Each new day I hear yet another call for “opening up the economy,” and my annoyance level rises.
Not because I do not want the lockdown orders removed, however. I am annoyed because “the economy” seems unexceptionable but is not. It is an extremely deceptive term. It induces people to think of a Thing that can be shut off and on like a light switch. It suggests that it’s about money and organization and is generally ancillary to our lives. But it isn’t an existent “it” in the singular, much less in a mechanistic manner, it is an emergent order of people producing and trading. “The economy” is people doing the things that allow us to live. It is, in a sense, living.
It is “making a living.” Shut it down and you make death.
When you prohibit people from commerce, from producing and exchanging, you are cutting off the life blood of the civizilization. When we worry that “the economy will suffer” we mean “people will suffer.” And some will die.
Even before the lock-downs, you wrote of the underlying problem of the term “the economy”; and, for my part, I often look for a less misleading expression, though sometimes the practical result of using another term would be still greater obfuscation.

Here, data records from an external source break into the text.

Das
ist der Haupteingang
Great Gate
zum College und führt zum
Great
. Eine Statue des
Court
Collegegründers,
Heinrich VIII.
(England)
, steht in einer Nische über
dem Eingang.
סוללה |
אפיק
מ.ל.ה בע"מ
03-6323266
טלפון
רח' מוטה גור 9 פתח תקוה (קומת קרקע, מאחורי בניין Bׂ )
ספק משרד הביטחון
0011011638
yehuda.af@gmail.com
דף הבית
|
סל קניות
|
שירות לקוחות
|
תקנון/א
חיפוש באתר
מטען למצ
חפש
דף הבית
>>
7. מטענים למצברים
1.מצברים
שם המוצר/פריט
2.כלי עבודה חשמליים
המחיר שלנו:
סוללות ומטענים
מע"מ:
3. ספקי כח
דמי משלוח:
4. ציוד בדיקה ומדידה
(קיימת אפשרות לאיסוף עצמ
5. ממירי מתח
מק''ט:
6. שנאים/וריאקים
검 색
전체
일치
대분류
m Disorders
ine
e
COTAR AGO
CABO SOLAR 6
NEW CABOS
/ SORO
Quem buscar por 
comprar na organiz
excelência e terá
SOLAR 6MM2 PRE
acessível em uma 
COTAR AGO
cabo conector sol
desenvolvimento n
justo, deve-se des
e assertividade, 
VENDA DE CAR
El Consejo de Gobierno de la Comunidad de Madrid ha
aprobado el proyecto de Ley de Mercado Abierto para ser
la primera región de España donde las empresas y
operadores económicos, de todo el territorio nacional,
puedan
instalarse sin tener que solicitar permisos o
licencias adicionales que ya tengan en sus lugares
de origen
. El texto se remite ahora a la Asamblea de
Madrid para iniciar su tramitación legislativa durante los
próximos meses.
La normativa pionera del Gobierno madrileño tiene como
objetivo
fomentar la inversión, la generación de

Part of the still deeper issue is that, when most people hear and read of “economics”, they think of something smaller than the actual scope of economics; doing so creates a conceptual barrier that keeps them from understand both things outside the smaller scope and things within the smaller scope. Though technocratic thinkers often recognized that the way in which they think of “the economy” would be dehumanizing in application to a broader scope, they fail to realize that it is dehumanizing in application to the smaller scope.